Written exercise: Reproduce every line of the material below without any changes.

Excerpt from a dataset
--------

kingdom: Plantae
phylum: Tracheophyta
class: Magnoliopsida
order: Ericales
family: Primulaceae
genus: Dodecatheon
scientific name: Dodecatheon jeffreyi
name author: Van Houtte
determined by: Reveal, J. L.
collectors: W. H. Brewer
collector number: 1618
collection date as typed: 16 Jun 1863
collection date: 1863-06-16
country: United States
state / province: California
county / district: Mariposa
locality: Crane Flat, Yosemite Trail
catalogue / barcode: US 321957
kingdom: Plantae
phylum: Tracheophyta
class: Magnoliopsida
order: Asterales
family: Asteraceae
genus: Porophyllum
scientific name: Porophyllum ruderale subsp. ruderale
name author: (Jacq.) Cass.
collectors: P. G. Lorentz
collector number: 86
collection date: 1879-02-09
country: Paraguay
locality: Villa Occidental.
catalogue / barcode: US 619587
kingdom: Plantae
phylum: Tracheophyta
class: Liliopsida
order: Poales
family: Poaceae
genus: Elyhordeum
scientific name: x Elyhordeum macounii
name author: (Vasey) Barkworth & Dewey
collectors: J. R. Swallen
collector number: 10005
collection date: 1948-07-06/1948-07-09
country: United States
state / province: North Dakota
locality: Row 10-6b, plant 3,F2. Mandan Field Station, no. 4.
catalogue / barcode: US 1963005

--------

Written response:
kingdom: Plantae
phylum: Tracheophyta
class: Magnoliopsida
order: Ericales
family: Primulaceae
genus: Dodecatheon
scientific name: Dodecatheon jeffreyi
name author: Van Houtte
determined by: Reveal, J. L.
collectors: W. H. Brewer
collector number: 1618
collection date as typed: 16 Jun 1863
collection date: 1863-06-16
country: United States
state / province: California
county / district: Mariposa
locality: Crane Flat, Yosemite Trail
catalogue / barcode: US 321957
kingdom: Plantae
phylum: Tracheophyta
class: Magnoliopsida
order: Asterales
family: Asteraceae
genus: Porophyllum
scientific name: Porophyllum ruderale subsp. ruderale
name author: (Jacq.) Cass.
collectors: P. G. Lorentz
collector number: 86
collection date: 1879-02-09
country: Paraguay
locality: Villa Occidental.
catalogue / barcode: US 619587
kingdom: Plantae
phylum: Tracheophyta
class: Liliopsida
order: Poales
family: Poaceae
genus: Elyhordeum
scientific name: x Elyhordeum macounii
name author: (Vasey) Barkworth & Dewey
collectors: J. R. Swallen
collector number: 10005
collection date: 1948-07-06/1948-07-09
country: United States
state / province: North Dakota
locality: Row 10-6b, plant 3,F2. Mandan Field Station, no. 4.
catalogue / barcode: US 1963005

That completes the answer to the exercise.